C’est dans ces conditions que le roi envoie des ambassadeurs présenter son projet de paix aux souverains voisins. Projet qui veut assurer un équilibre institutionnel et politique entre acteurs chrétiens, par la mise en place d’un Parlement et d’une Cour de justice.
Un projet de paix destinée à encadrer la guerre
Dans ce projet, le recours aux armes dans les conflits internationaux est conditionné à l’accord de la confédération. Il y a chez Podiebrad une réelle volonté de brider la possibilité de conflits armés pour ne pas verser dans l’hybris de la guerre. Cette proposition, remarquable pour son temps, subordonne à des obligations juridiques l’une des plus importantes fonctions régaliennes de l’État : l’activité militaire.
Les trois premiers articles prévoient ainsi que les contractants s’abstiennent de recourir aux armes les uns contre les autres et s’engagent à déjouer toute conspiration contre l’un d’entre eux. Par ailleurs, une entraide est prévue pour réprimer les délits commis sur le territoire de n’importe quel pays membre.

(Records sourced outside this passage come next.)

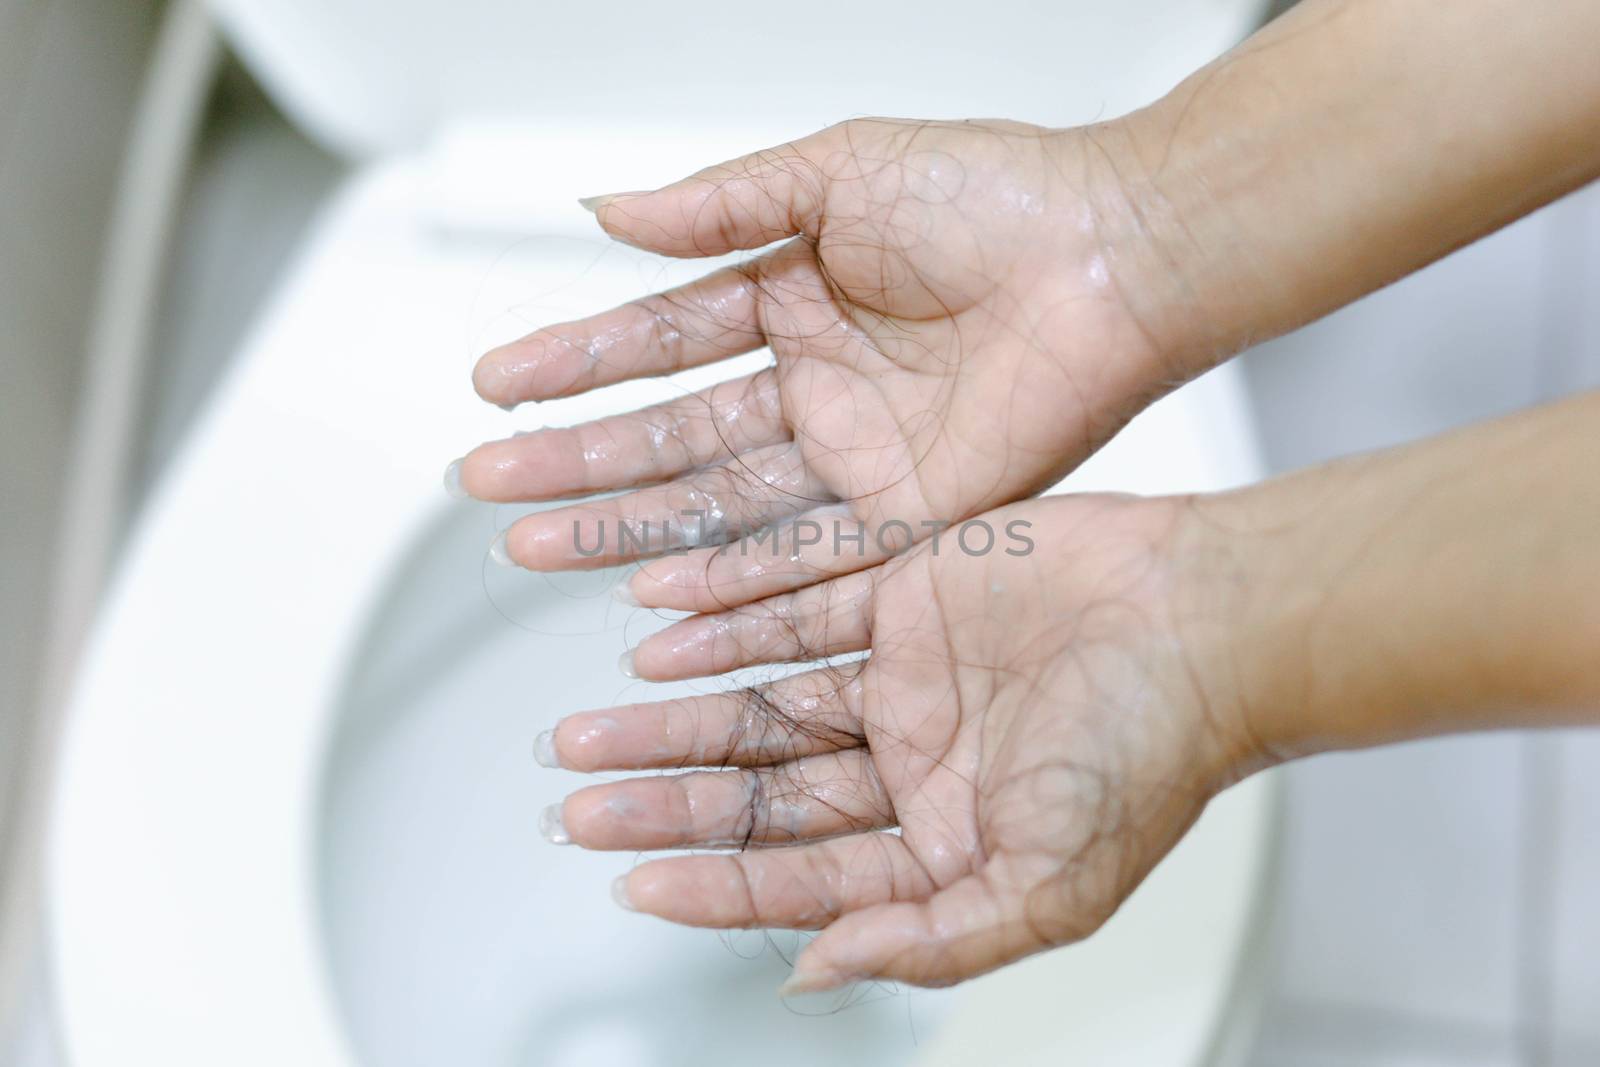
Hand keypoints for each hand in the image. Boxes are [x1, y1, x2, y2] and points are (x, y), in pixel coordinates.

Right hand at [454, 118, 1172, 612]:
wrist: (1113, 252)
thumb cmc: (997, 193)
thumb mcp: (835, 171)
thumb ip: (719, 207)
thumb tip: (605, 214)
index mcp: (792, 294)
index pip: (658, 340)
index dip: (577, 363)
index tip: (497, 384)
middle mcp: (815, 383)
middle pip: (671, 435)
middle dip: (575, 462)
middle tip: (489, 485)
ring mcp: (855, 454)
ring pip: (717, 503)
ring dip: (624, 528)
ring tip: (533, 547)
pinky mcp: (906, 513)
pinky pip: (803, 555)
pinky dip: (728, 580)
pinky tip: (652, 594)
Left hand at [535, 494, 1252, 990]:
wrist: (1207, 616)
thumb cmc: (1156, 753)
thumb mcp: (1050, 890)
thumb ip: (932, 941)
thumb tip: (815, 974)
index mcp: (940, 842)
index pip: (797, 872)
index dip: (712, 882)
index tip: (630, 882)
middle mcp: (909, 761)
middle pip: (761, 789)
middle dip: (667, 799)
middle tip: (576, 802)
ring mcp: (900, 675)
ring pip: (759, 701)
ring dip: (676, 717)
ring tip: (590, 731)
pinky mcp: (902, 589)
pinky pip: (793, 607)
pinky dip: (726, 620)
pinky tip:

Le projet n’a pas seulement pour vocation de sauvegarder la paix et empêcher la guerre entre États membres de l’alliance. Il doit également prévenir les affrontements entre États non-membres. Podiebrad comprend que la guerre aux frontières de la future alliance peut rapidement mener à l’entraînement de celle-ci dans le conflit et l’obliger à rompre avec la paix. Ainsi, le projet prévoit une médiation entre les États belligérants. Si la guerre éclate, malgré les efforts de l’alliance, celle-ci doit alors soutenir le parti ayant accepté la médiation pacifique.
Une réception avortée
Georges de Podiebrad met en place une délégation diplomatique pour tenter d’ancrer dans la réalité son projet théorique. Des ambassadeurs tchèques se rendent dans la République de Venise ainsi que dans les royaumes de Pologne, de Hongrie et de France pour s’entretenir de la possibilité d’une telle réalisation.
L’accueil mitigé que reçoivent les ambassadeurs en France met un terme aux espoirs du roi bohémien. Les négociations avec Louis XI aboutissent à un renouvellement de l’alliance franco-tchèque sans que ne soit fait mention du projet présenté.
Bien qu’inappliqué, le projet de Podiebrad met en lumière la nouvelle réalité géopolitique au XVe siècle. En ne prévoyant aucune prérogative politique pour la papauté ou l’empereur du Saint Empire, acteurs en lutte pour la domination de la chrétienté depuis le XIe siècle, le projet s’inscrit dans un temps nouveau : celui de l’avènement d’États-nations souverains.